By Dr Suzi Hamilton

Consultant Emergency Physician

“Handover of care is one of the most perilous procedures in medicine, and when carried out improperly can be a major contributory factor to subsequent error and harm to patients.”

So said Sir John Lilleyman, medical director of the NHS Patient Safety Agency, at the beginning of his 36 page report on the value of handovers. What follows here is a far more concise, but equally important post to ensure we all give brief, accurate and relevant handovers in the Emergency Department.

The more critical the patient, the more important a handover is, yet it remains an essential aspect of every patient’s care. Many variations on the theme exist, such as DeMIST, ATMIST, ISBAR, but all are based on the need to concisely and accurately transfer information.

In Christchurch ED we have adopted the DeMIST format of handover, to ensure everyone gives the same information, in the same order, when communicating about a patient.

Details: age, sex of patient.



Signs: ABCD, ECG, Glucose


In real life it looks something like this:

De:          75yr old male

M:            cyclist hit by car

I:               right chest injuries, ?C-spine injury, right forearm fracture

S:              own airway, RR 35, sats 90% on 15L O2, HR 140, BP 105/70, GCS 15, BSL 6.2

T:              needle decompression right chest, 2 x IVs, 250ml saline, 5mg IV morphine, 5mg  IV ketamine

This instantly paints a picture (major trauma patient), tells us what equipment we need to get ready (chest drain, ultrasound machine, analgesia), which staff we need present (trauma team, radiology), where the patient is likely headed (CT scan, cardiothoracics and ortho care).

You can see from the attached image the DeMIST format includes are the exact same details that we collect when ambulance officers radio through on the R40. Sticking to the same format allows this chart to be easily completed in minimal time, so everybody knows what’s going on. The final line on the chart is for the team leader to decide if we need to activate a trauma call, a stroke call or the cath lab, to expedite patient care. As illustrated above, your information allows us to do this and lets everyone prepare appropriately.




When we give or receive handovers at the bedside, it’s important to acknowledge what different people want to get out of each handover, as this goes a long way to improving our handover performance. For the paramedic who’s just spent hours doing a difficult extraction and managing a challenging patient with severe head injury on warfarin, they may relish this as an opportunity to tell their story, and receive recognition for their efforts. However for the doctor who’s desperate to get the CT scan ordered and get on the phone to neurosurgery as they know the registrar is about to start a case in theatre, they want the handover to be as brief as possible so they can set the wheels in motion. The ideal handover should last less than 45seconds, should be audible to all in the room, and should contain facts, not opinions. In most cases there is ample time for discussion, sharing clinical impressions, and viewing photographs of car crashes or nasty wounds, after the official handover is done. This enables the rest of the team to be getting on with their jobs, which have usually been allocated before the patient arrives in ED.

We encourage the ED doctors to have the whole team still and quiet whilst the bedside handover is being given, so everyone hears the same information and has that shared mental model – an essential component of good teamwork. Unless the patient has an urgent airway, breathing or circulation compromise, there is always time to take 45seconds and listen to a handover, before transferring the patient to the ED bed. Once they’re on the ED bed, it’s impossible for ED staff to keep their hands off them! Hence as the prehospital team bringing the patient in, please state if you need to urgently transfer them across, or would like to give your handover first.

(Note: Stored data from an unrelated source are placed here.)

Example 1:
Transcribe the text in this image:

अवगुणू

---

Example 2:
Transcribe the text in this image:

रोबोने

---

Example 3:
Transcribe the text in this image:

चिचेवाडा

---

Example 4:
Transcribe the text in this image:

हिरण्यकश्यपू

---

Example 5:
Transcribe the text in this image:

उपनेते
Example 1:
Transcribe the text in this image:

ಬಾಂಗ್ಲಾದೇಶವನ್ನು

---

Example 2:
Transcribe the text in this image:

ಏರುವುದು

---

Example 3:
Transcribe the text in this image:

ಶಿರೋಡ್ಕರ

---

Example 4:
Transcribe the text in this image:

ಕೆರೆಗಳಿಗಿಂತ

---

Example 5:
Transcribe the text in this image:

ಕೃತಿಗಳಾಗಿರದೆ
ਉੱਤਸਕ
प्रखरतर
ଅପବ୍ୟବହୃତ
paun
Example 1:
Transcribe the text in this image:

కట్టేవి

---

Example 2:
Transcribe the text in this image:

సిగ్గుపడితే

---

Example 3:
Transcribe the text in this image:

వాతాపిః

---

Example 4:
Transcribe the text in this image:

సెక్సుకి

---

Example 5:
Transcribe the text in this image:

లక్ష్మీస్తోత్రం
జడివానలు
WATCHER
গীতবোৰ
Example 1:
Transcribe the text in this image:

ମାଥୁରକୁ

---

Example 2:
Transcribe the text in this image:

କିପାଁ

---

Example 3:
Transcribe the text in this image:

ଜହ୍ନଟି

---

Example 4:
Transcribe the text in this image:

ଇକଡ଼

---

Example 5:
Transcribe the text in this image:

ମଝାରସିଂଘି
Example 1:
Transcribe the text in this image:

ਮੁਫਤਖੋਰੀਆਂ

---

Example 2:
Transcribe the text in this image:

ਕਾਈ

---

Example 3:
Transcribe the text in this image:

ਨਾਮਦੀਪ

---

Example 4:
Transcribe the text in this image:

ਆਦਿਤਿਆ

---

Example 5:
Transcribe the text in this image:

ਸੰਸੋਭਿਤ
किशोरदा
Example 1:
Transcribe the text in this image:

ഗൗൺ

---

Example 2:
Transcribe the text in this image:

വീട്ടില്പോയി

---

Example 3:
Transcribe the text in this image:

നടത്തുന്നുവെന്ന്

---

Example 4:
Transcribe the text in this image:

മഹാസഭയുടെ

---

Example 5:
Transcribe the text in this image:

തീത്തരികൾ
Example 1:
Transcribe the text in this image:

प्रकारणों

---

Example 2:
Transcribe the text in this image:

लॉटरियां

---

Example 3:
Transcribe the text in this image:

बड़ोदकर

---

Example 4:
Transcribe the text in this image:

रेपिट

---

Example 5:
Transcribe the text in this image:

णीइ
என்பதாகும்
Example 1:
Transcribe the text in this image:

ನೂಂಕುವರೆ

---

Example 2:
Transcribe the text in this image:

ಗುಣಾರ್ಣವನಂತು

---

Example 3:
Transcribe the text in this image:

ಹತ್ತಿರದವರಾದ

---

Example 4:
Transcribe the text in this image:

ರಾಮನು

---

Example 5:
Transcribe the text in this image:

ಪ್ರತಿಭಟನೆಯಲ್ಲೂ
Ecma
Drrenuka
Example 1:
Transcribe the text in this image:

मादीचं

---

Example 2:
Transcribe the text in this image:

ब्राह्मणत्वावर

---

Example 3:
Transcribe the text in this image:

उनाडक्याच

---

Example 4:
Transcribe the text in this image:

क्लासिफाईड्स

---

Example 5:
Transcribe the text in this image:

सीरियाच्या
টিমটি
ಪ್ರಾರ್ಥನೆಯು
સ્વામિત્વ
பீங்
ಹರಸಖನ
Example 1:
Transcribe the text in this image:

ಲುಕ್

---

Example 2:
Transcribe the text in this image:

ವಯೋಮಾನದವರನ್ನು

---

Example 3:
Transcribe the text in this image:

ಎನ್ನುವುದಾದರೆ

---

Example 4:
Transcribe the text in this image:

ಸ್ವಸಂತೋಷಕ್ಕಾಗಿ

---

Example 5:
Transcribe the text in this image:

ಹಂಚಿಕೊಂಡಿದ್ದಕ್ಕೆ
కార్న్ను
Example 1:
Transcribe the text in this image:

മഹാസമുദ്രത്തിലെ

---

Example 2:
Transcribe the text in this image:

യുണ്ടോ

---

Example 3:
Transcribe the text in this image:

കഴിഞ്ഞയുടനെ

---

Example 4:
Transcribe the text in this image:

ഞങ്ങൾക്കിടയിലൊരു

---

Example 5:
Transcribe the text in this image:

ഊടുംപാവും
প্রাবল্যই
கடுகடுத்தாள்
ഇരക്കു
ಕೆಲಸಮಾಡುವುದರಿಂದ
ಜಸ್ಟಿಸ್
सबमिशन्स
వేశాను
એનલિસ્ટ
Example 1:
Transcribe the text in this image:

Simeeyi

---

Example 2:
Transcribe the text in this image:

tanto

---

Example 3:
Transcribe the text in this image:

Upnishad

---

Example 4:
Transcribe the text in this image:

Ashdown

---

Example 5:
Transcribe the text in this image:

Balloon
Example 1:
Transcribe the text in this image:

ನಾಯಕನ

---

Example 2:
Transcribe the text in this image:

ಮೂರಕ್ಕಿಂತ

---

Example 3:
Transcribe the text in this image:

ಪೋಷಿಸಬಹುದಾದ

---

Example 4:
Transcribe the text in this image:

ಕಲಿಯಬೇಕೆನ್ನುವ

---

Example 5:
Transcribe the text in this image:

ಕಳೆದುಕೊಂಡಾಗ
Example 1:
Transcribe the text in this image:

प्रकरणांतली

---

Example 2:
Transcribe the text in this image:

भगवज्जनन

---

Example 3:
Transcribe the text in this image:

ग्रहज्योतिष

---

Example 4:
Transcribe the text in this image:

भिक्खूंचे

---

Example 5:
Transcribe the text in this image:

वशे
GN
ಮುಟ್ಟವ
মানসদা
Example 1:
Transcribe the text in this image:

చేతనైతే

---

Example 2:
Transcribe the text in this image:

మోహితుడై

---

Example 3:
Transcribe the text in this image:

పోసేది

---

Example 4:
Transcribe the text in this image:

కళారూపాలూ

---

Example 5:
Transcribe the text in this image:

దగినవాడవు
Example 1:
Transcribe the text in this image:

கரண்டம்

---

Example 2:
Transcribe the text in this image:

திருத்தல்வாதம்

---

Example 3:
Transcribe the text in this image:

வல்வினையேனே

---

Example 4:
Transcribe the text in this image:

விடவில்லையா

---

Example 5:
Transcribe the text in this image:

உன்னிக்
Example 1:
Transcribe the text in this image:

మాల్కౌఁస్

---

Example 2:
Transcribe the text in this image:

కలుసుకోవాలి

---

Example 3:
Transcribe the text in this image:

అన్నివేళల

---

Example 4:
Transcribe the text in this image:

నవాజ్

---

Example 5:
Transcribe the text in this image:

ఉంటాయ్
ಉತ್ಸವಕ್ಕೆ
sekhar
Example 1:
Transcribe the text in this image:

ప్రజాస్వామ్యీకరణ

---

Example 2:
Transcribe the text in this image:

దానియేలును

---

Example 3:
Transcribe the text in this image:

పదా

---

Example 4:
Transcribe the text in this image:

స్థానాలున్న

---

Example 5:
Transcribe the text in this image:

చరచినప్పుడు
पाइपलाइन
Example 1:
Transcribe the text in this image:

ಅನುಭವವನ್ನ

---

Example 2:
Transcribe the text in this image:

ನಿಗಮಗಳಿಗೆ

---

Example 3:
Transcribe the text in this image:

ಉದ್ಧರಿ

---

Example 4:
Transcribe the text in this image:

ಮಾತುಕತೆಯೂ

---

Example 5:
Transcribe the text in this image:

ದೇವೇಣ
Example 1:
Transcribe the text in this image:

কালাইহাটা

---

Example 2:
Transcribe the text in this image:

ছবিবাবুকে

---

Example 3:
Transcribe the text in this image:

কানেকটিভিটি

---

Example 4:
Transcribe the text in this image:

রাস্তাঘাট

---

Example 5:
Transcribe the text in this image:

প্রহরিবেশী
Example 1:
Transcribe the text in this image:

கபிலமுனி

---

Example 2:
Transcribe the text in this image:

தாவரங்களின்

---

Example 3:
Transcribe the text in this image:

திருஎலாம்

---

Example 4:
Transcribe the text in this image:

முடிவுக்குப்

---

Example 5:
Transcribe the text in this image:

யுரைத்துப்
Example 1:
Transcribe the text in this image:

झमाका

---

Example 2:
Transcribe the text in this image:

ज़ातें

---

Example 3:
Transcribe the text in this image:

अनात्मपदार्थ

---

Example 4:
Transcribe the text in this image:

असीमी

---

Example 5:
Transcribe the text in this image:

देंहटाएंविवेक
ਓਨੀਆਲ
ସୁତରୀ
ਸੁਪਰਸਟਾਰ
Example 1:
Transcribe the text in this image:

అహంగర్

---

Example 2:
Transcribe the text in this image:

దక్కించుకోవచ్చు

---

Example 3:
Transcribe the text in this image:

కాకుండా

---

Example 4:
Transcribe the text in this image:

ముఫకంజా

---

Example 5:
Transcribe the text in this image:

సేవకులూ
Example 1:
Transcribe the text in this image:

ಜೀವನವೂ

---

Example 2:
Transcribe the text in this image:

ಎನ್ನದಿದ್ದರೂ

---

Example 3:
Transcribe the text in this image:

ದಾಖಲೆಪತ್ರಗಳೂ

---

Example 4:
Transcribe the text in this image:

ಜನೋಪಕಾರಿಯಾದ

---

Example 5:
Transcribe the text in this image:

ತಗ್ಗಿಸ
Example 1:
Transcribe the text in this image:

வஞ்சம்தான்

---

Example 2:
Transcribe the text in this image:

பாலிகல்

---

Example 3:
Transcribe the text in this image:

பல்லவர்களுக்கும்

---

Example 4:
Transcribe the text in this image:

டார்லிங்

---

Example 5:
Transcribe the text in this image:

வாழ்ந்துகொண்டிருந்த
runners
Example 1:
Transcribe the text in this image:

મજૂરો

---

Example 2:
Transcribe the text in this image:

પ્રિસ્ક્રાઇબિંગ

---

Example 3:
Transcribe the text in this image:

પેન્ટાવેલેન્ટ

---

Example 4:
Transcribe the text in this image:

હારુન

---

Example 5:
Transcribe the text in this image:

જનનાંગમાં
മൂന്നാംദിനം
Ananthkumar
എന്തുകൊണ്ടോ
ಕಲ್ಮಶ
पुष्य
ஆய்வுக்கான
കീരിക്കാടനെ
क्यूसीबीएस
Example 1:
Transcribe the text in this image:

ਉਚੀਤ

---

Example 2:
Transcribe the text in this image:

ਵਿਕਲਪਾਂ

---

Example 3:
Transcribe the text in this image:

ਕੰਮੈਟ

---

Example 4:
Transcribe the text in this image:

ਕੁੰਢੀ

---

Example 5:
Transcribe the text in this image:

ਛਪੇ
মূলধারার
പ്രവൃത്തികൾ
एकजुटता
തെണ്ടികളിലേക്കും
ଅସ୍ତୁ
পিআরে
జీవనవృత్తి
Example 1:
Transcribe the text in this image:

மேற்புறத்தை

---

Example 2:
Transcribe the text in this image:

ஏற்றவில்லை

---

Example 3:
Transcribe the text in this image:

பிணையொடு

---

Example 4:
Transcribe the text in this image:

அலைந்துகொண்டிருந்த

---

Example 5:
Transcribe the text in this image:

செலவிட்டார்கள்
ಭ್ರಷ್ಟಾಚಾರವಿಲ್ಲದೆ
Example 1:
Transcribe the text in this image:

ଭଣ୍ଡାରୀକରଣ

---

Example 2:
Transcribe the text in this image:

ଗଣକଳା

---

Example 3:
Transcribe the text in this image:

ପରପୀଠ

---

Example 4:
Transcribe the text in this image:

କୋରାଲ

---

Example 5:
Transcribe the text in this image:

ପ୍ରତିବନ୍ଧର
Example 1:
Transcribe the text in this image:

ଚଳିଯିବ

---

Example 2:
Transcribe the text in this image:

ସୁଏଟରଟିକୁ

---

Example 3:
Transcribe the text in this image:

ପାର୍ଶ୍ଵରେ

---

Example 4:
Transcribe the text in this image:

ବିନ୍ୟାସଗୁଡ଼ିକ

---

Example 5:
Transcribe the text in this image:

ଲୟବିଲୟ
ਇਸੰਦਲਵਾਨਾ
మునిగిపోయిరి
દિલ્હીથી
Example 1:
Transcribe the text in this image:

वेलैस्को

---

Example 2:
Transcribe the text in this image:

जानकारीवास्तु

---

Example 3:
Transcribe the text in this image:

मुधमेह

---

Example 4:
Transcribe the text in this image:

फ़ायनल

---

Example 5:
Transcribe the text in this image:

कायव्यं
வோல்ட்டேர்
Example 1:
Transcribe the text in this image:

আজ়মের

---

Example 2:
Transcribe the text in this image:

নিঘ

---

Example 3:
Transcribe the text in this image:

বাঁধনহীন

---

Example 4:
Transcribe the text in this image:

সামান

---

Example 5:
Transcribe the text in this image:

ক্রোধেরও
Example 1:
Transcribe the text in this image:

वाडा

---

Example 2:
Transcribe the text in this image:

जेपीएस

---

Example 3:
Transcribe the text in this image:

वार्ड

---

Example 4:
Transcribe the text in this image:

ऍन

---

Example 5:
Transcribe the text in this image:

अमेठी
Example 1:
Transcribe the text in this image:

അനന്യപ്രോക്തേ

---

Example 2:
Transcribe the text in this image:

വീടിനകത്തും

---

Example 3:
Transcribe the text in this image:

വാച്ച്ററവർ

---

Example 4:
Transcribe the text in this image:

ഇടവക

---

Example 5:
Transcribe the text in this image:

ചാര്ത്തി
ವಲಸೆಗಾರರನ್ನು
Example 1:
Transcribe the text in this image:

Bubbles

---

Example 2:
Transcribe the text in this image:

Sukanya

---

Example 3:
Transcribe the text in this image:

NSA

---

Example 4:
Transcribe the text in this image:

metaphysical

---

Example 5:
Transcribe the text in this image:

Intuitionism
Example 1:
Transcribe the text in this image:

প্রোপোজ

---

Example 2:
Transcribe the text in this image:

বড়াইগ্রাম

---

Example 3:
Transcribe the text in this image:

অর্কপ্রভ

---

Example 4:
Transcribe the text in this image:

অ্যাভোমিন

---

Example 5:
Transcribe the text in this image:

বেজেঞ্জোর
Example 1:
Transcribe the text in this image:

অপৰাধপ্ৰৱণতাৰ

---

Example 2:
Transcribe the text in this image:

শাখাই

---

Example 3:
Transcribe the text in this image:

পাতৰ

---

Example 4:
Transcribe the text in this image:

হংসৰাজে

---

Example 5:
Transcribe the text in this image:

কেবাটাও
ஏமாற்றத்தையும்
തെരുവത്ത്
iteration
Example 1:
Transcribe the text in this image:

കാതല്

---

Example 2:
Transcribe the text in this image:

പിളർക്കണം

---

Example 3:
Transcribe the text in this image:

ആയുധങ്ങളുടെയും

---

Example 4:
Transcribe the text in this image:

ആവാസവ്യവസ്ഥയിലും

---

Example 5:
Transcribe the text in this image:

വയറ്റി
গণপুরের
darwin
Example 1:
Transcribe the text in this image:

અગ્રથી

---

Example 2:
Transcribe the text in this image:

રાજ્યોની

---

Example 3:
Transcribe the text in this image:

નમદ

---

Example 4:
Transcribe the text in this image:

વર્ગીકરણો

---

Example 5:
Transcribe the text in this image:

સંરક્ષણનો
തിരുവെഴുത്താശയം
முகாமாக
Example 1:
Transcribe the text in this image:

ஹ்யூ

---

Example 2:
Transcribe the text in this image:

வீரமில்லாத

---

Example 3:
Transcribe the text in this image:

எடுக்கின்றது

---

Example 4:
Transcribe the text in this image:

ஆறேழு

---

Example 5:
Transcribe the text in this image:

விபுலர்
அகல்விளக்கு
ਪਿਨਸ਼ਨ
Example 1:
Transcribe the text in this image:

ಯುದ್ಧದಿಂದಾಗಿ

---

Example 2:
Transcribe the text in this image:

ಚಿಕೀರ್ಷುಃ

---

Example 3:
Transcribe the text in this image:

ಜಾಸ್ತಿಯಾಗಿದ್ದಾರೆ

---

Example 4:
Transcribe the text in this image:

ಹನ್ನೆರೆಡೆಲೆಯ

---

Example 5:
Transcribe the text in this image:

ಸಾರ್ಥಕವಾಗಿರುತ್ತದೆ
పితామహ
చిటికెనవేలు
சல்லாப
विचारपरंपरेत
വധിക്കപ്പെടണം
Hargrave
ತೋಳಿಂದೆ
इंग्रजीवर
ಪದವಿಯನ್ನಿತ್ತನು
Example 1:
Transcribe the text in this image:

It’s not just status 1s and 2s where handovers are important. For every patient, the change in responsibility warrants a good handover, and in an ideal world a verbal handover would occur between the St John staff and the ED staff taking over every new patient’s care. In many situations for the lower acuity patients this just isn’t possible, but is something we should still be striving to achieve. The written handover is just as important and heavily relied upon when we assess patients. Hopefully the recent observation shifts on the ambulances and in ED has enabled each team to gain perspective of the challenges faced by their colleagues.

Next time you’re involved in a patient handover, listen for the information given, and whether it followed a structure. Was there unnecessary chat in there? Were the essential details given? If you’re giving the handover, take a minute before hand to make sure you know the info. It’s the same for ED staff making a phone referral, or handing over between shifts, and occurs at many more points in the patient journey. As always, it’s about good teamwork and communication.

Please note the St John CPGs which recommend an almost identical format of DeMIST / IMIST. The AMBO part of the handover is great for when you’re in ED giving the bedside handover, however isn’t very relevant for the R40 calls. Make your life easier and save it for the bedside!